İsmen bilsem de Sait Faik Hikâye Armağanı alan kitapları okumayı bir sıraya koyduğum için henüz hiçbir kitabını okumamış biri olarak Feryal Tilmaç’ı o gün orada ilk defa direkt kendisinden ön yargısız, beklentisiz dinleyip tanıdığım için farklı bir yakınlık hissettim kendisine karşı. Önce yazarı, yazarın kendisinden dinleyip tanıyıp sonra eserlerini okuyarak farklı açılardan onun dünyasına keşfe çıkacak olmanın heyecanını yaşadım. Onun da söyleşi sırasında ifade ettiği gibi “Bizim burada bir araya gelmemiz tesadüf değil tertip”ti, öyle zannediyorum ki yolumuz farklı bir vesileyle tekrar kesişecek.
İki saate yakın süredir büyük bir zevkle dinlediğim Feryal Tilmaç’ın konuşmasından bazı notları da aşağıda paylaşıyorum:
- Okurluğumu daha çok önemsiyorum. İyi bir okur olmaya çalışıyorum. Bir gün yazmadan yapabilirim ama okuyamazsam çok üzülürüm.
- Deneysel edebiyata bayılıyorum. Yeni kelimeler üretmeyi çok seviyorum.
- Edebiyat benim oyun alanım. Kendi hayal gücüme göre bir dünya kuruyorum ve orada çok eğleniyorum.
- Türkçe öyküde bariz iki kural var: Oyun sevenler ve oyunu edebiyatta yakışıksız bulanlar.

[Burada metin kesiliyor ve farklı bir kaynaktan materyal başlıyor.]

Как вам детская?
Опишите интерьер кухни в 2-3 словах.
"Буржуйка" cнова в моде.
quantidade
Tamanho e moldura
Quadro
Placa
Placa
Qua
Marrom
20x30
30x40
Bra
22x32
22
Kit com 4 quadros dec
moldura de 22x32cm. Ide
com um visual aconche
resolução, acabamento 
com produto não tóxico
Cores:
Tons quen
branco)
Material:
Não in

Oyunu edebiyatta çok seviyorum ve ciddiyetsiz de bulmuyorum.
- Bütün Türk edebiyatını bilmeyi çok isterim. Klasik edebiyatımızı, ustalarımızı çok önemsiyorum.

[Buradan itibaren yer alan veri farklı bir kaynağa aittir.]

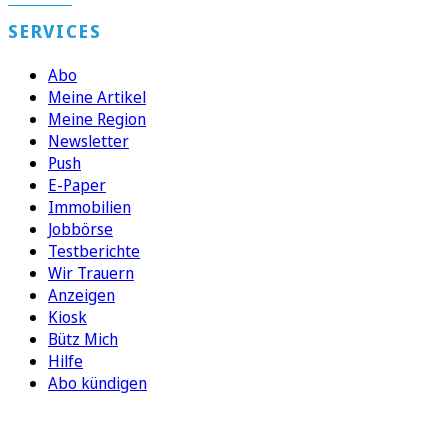
SERVICES
Abo
Meine Artikel
Meine Region
Newsletter
Push
E-Paper
Immobilien
Jobbörse
Testberichte
Wir Trauern
Anzeigen
Kiosk
Bütz Mich
Hilfe
Abo kündigen
FOLGEN SIE UNS
ENTDECKEN SIE UNSERE APP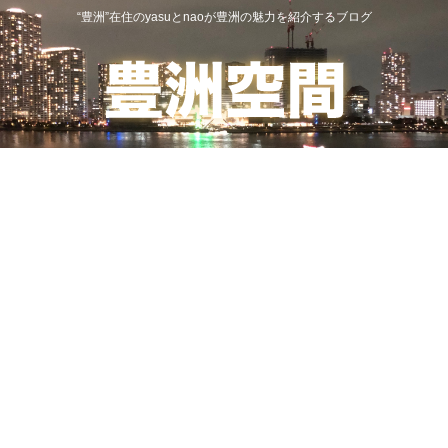
“豊洲”在住のyasuとnaoが豊洲の魅力を紹介するブログ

- Okumak, seyretmek istediğim çok şey var ama bazen tıkanıyorum. Canım canıma fazla geliyor.
- Bir cümleyi yıkmak için onu çok iyi kurmak gerekir.
- Hayatın içinden, tam ortasından geçmeyi çok severim. Kenarda duran entelektüellerden değilim. Sınıf duygum yok. İnsan ilişkilerinden çok beslenirim.

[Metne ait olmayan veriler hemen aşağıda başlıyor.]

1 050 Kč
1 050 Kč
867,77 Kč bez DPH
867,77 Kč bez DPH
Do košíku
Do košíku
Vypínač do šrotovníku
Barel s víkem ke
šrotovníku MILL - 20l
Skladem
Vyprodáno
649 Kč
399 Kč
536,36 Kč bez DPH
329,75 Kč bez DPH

- Etiketlenmek istemiyorum. Aktivist bir yanım yok. Özgürlük alanım sınırlanacak diye korkarım. Kendim yapmaya, kendim başarmaya çalışırım.
- Bilimkurguya da ilgi duyuyorum ve bu yönde bir çalışmam var.
- Psikiyatri, edebiyatımı en çok besleyen bilim dalı. İnsanın içine içine bakmayı, ruhunu çok merak ediyorum.
- Küçük yaşlardan beri hayatın kenarında oturmuş bir seyirci gibiyim. Çok fazla dinliyor, gözlemliyorum. Bu benim iç gerçekliğimin bir parçası. Bazen çöplüğe dönebiliyorum.
- Yalnız ölüp çürümekten çok korkardım. Ama yazdıkça, korkularımla yüzleştikçe bu duygudan uzaklaşmaya başladım.
- Bazen erkek karakterler yazmayı da severim. Böyle canımdan dışarı çıkmışım gibi hissederim.
- Yeni bir aralığa giriyorum, buna dördüncü öykü aralığı diyorum. Fantastik öykülere yöneldim.
- Karakterlerimin ucu açık, onları yoruma açık bırakıyorum.
- Eskiden öfkelendiğim herkesi öykünün içine koyardım.
- Öykü olduğunun farkında olan öyküler yazmayı seviyorum. Sait Faik bir öykünün nasıl yazılması gerektiğini anlatan bir öykü yazar, onun gibi.
- Deneme türünü çok severim.
- Her kitabım aynı mozaikten oluşuyor ama bunu bilerek yapmıyorum.
- İnsan öğrendikçe o saf cesaretinden de uzaklaşıyor, kirleniyor.